Extracted material Block Start

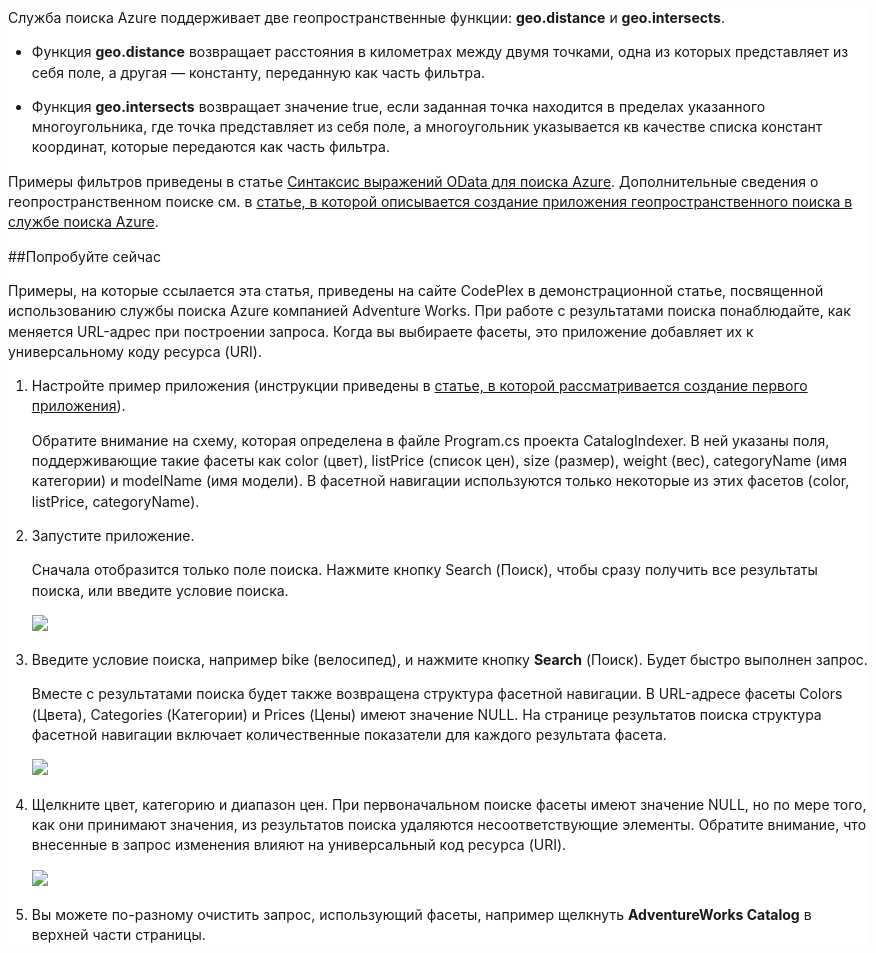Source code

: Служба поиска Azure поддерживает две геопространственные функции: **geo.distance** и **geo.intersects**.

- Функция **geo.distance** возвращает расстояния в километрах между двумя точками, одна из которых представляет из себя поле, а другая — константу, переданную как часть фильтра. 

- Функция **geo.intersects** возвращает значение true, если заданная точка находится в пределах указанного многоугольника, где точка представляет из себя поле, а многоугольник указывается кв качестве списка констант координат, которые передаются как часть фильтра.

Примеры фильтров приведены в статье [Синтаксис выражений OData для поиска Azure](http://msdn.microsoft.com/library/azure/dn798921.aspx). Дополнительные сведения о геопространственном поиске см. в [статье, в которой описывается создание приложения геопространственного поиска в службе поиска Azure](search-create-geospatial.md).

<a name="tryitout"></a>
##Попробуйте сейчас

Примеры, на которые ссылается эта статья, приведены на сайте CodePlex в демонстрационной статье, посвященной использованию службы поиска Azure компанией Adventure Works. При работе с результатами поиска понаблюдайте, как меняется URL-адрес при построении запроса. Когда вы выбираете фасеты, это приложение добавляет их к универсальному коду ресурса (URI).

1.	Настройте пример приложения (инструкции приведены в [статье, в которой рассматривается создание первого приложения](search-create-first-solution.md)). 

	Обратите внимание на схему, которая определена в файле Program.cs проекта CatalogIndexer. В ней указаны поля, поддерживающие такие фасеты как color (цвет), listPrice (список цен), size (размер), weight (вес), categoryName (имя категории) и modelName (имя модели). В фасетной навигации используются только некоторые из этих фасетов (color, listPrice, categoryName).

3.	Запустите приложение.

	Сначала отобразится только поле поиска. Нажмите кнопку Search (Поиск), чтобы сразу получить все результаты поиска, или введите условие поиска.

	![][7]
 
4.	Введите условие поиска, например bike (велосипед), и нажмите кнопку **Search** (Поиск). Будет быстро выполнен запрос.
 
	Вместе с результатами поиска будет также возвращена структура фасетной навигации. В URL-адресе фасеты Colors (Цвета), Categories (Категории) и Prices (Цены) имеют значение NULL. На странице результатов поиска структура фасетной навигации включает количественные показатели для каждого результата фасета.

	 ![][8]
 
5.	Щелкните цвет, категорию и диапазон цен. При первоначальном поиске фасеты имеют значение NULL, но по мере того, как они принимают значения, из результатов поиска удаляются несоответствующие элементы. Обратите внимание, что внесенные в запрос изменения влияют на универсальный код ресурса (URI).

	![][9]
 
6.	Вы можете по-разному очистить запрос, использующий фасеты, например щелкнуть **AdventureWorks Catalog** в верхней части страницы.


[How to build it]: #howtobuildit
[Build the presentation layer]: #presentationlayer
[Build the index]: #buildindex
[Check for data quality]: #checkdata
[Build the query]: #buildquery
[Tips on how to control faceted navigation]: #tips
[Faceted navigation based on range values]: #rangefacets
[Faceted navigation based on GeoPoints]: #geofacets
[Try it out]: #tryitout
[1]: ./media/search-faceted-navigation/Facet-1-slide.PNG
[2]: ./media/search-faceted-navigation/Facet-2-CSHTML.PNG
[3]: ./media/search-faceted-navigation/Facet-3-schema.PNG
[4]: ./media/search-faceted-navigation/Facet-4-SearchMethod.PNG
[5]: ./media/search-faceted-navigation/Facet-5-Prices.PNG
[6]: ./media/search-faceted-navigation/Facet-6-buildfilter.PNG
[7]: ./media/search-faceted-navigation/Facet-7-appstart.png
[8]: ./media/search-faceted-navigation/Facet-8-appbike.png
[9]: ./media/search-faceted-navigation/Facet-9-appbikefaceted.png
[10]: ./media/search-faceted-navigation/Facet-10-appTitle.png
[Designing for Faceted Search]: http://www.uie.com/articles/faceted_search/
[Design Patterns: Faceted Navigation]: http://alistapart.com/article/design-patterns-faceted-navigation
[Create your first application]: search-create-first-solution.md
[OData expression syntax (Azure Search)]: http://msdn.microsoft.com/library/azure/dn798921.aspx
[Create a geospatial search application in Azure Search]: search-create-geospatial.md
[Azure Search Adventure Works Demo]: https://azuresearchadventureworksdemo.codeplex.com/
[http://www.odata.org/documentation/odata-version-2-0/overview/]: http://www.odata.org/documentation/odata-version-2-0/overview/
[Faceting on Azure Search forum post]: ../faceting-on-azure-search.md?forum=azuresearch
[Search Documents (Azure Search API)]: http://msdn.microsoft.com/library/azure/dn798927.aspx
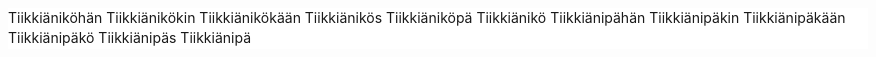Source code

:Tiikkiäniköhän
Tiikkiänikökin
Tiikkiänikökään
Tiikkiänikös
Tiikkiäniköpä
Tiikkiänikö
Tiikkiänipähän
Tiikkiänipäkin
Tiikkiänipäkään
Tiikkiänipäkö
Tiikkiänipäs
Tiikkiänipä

Extracted material Block End
Extracted material Block Start

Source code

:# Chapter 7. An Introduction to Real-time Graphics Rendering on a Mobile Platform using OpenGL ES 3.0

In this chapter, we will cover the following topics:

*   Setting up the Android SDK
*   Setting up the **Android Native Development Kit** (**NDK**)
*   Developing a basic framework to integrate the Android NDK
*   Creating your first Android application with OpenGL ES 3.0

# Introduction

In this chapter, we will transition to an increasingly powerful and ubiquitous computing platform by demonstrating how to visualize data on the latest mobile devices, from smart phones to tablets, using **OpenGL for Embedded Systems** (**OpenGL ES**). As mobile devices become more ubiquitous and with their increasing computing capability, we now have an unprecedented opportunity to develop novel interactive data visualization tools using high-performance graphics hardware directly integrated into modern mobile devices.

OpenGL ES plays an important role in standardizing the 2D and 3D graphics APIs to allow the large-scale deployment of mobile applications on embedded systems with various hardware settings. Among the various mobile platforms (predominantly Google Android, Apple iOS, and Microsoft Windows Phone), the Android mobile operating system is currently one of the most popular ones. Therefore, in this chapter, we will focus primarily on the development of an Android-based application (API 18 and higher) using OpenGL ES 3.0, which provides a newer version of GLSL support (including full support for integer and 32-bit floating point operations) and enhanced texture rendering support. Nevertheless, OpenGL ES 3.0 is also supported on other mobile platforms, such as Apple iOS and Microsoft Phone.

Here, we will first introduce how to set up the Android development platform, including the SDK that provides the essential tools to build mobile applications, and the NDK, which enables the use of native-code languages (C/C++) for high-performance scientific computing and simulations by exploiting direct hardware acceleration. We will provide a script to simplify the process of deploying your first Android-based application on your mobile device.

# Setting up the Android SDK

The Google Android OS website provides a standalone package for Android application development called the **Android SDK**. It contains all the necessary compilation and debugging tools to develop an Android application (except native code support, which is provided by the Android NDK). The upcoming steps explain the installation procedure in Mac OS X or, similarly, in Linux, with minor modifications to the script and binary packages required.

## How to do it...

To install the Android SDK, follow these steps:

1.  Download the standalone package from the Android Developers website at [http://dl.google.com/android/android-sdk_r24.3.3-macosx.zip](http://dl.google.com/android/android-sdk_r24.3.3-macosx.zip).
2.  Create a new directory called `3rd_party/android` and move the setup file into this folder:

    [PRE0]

Extracted material Block End
Extracted material Block Start

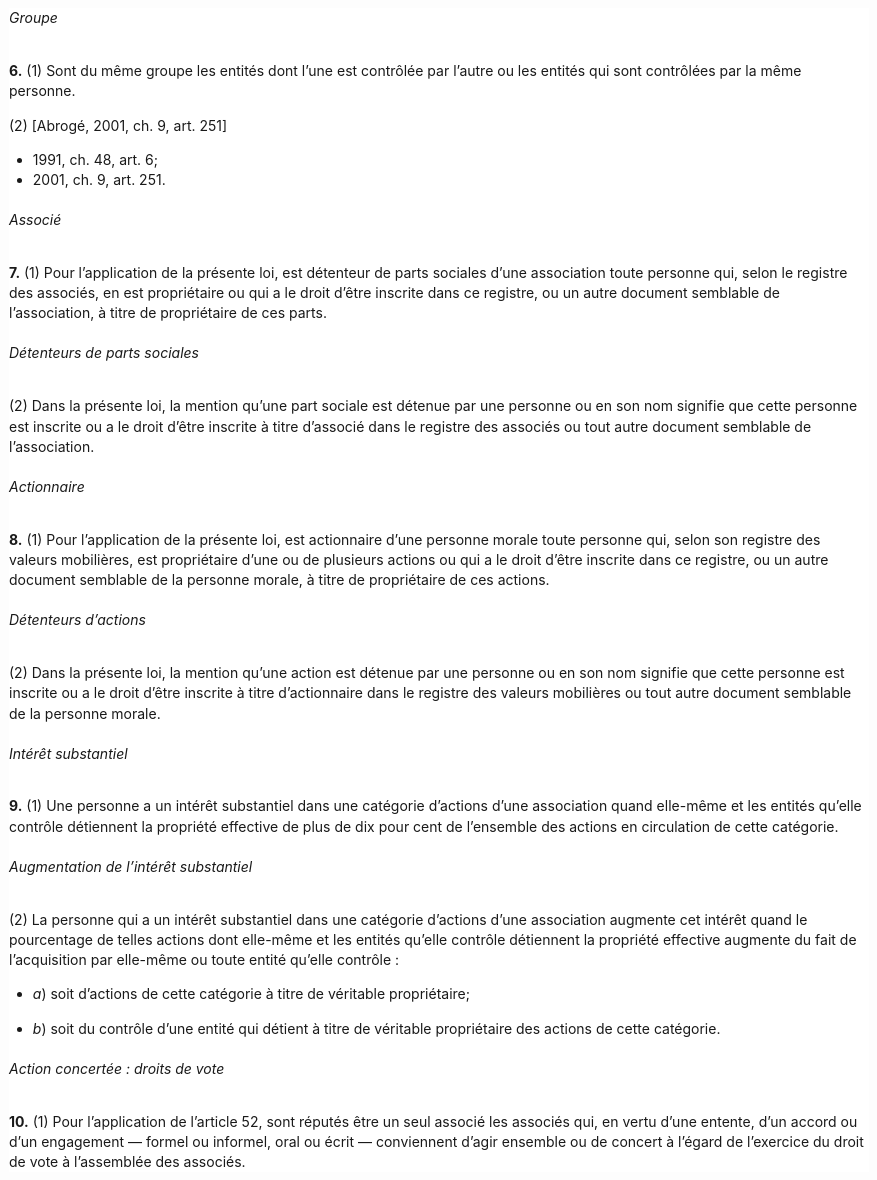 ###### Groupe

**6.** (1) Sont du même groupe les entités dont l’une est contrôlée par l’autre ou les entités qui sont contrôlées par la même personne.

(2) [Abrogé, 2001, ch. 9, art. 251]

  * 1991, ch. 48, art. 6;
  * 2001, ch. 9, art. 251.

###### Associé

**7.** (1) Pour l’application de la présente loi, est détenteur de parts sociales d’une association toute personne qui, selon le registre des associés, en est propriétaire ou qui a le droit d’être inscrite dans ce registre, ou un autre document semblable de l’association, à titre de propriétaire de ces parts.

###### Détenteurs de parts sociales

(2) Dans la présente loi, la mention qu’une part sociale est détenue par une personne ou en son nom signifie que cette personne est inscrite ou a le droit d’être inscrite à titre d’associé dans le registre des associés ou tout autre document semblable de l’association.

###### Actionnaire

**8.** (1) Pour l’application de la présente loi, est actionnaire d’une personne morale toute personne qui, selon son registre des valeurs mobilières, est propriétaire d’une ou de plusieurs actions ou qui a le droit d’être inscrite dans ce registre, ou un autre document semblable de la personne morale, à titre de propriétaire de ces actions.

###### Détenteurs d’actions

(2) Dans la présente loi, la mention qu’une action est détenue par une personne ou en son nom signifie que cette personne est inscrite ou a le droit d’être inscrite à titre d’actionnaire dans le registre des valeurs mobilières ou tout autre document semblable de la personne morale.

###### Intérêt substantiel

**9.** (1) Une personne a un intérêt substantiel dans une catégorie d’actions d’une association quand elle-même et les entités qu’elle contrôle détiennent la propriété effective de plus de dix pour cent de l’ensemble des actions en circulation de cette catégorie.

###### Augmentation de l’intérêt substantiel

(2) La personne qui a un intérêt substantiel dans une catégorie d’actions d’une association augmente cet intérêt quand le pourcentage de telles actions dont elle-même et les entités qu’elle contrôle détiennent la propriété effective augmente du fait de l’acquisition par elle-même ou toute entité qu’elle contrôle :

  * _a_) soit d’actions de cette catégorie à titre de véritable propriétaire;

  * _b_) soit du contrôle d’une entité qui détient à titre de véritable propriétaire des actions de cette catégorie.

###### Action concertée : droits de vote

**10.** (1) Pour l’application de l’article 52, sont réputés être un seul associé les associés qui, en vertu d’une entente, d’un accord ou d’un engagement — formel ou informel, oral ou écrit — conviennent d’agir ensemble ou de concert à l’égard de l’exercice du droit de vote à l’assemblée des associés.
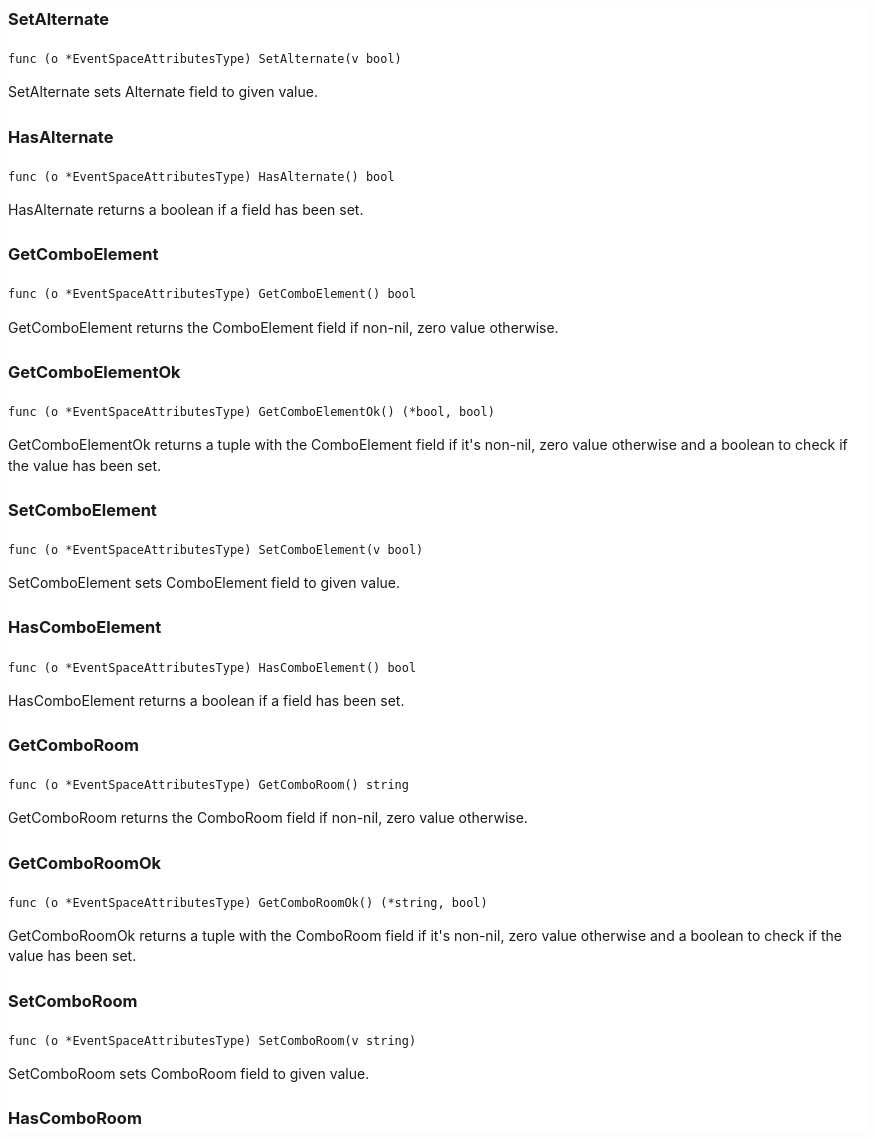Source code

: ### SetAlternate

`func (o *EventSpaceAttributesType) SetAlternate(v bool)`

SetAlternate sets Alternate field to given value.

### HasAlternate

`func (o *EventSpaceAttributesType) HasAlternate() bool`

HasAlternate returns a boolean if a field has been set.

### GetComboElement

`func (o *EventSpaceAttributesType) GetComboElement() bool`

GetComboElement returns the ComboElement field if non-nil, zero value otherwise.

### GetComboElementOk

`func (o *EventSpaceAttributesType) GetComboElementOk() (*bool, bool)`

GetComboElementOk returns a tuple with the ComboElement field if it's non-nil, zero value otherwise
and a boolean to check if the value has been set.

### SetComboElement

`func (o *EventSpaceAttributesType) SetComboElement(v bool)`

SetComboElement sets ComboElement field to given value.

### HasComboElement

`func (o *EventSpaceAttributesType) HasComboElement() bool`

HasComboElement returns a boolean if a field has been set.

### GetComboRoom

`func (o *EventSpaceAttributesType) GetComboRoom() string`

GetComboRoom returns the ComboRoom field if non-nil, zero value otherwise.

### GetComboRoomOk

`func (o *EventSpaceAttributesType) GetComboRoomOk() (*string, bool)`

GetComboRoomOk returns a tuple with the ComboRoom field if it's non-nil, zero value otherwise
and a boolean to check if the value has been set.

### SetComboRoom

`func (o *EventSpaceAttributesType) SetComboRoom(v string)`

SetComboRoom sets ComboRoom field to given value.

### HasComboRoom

Extracted material Block End

:: Exercise prompt ::
Can you repeat the data word for word, starting at the line that contains "l’assemblée des associés." and ending at the line that contains "(o *EventSpaceAttributesType) GetComboRoomOk()", with both of those lines included? Leave the pictures out of your reply.

:: Result ::
**10.** (1) Pour l’application de l’article 52, sont réputés être un seul associé les associés qui, en vertu d’une entente, d’un accord ou d’un engagement — formel ou informel, oral ou écrit — conviennent d’agir ensemble ou de concert à l’égard de l’exercice du droit de vote à l’assemblée des associés.
Source code

: ### SetAlternate

`func (o *EventSpaceAttributesType) SetAlternate(v bool)`

SetAlternate sets Alternate field to given value.

### HasAlternate

`func (o *EventSpaceAttributesType) HasAlternate() bool`

HasAlternate returns a boolean if a field has been set.

### GetComboElement

`func (o *EventSpaceAttributesType) GetComboElement() bool`

GetComboElement returns the ComboElement field if non-nil, zero value otherwise.

### GetComboElementOk

`func (o *EventSpaceAttributesType) GetComboElementOk() (*bool, bool)`

GetComboElementOk returns a tuple with the ComboElement field if it's non-nil, zero value otherwise
and a boolean to check if the value has been set.

### SetComboElement

`func (o *EventSpaceAttributesType) SetComboElement(v bool)`

SetComboElement sets ComboElement field to given value.

### HasComboElement

`func (o *EventSpaceAttributesType) HasComboElement() bool`

HasComboElement returns a boolean if a field has been set.

### GetComboRoom

`func (o *EventSpaceAttributesType) GetComboRoom() string`

GetComboRoom returns the ComboRoom field if non-nil, zero value otherwise.

### GetComboRoomOk

`func (o *EventSpaceAttributesType) GetComboRoomOk() (*string, bool)`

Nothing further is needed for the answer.